> _WHAT IS REQUIRED_:
Print the lines that run from the start of the entries through the line containing "For every layout", both ends included, with every character reproduced as it appears.

> _EXERCISE INPUT_:
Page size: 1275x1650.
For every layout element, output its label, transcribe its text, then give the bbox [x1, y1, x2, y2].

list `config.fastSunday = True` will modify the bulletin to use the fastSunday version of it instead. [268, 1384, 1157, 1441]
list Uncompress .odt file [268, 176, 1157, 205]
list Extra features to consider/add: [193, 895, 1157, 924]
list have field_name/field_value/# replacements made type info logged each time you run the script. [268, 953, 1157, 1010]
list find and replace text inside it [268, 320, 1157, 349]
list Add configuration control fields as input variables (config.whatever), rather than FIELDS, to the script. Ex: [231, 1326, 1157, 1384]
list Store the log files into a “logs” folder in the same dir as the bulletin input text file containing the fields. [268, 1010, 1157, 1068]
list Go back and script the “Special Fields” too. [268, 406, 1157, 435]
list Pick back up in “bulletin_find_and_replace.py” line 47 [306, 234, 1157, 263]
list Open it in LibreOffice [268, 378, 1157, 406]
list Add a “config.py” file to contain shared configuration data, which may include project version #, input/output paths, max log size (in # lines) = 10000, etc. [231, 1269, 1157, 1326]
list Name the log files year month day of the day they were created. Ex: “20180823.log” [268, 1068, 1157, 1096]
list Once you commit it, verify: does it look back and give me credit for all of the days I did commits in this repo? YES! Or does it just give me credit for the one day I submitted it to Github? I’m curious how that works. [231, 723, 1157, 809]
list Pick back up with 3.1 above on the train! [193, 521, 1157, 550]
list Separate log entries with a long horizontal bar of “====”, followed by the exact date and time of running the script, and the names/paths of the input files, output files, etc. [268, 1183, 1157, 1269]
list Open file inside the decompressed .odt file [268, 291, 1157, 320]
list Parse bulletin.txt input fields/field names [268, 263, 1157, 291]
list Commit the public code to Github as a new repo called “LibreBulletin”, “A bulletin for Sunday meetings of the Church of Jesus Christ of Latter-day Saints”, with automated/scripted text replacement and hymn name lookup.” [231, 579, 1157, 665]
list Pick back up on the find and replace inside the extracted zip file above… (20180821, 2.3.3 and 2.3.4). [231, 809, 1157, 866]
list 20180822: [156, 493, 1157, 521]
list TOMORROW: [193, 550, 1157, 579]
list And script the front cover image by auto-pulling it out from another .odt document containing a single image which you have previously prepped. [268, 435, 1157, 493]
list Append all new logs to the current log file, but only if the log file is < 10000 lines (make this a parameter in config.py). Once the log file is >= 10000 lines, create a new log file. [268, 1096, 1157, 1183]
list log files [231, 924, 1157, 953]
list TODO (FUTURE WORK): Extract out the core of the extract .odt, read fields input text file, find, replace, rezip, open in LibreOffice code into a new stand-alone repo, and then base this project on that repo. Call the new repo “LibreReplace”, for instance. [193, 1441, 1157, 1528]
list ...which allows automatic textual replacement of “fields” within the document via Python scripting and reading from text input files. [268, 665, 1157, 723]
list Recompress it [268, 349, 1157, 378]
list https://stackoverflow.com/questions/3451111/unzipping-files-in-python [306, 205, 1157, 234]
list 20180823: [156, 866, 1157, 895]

> _REPLY TO THE TASK_:
Page size: 1275x1650.
For every layout element, output its label, transcribe its text, then give the bbox [x1, y1, x2, y2].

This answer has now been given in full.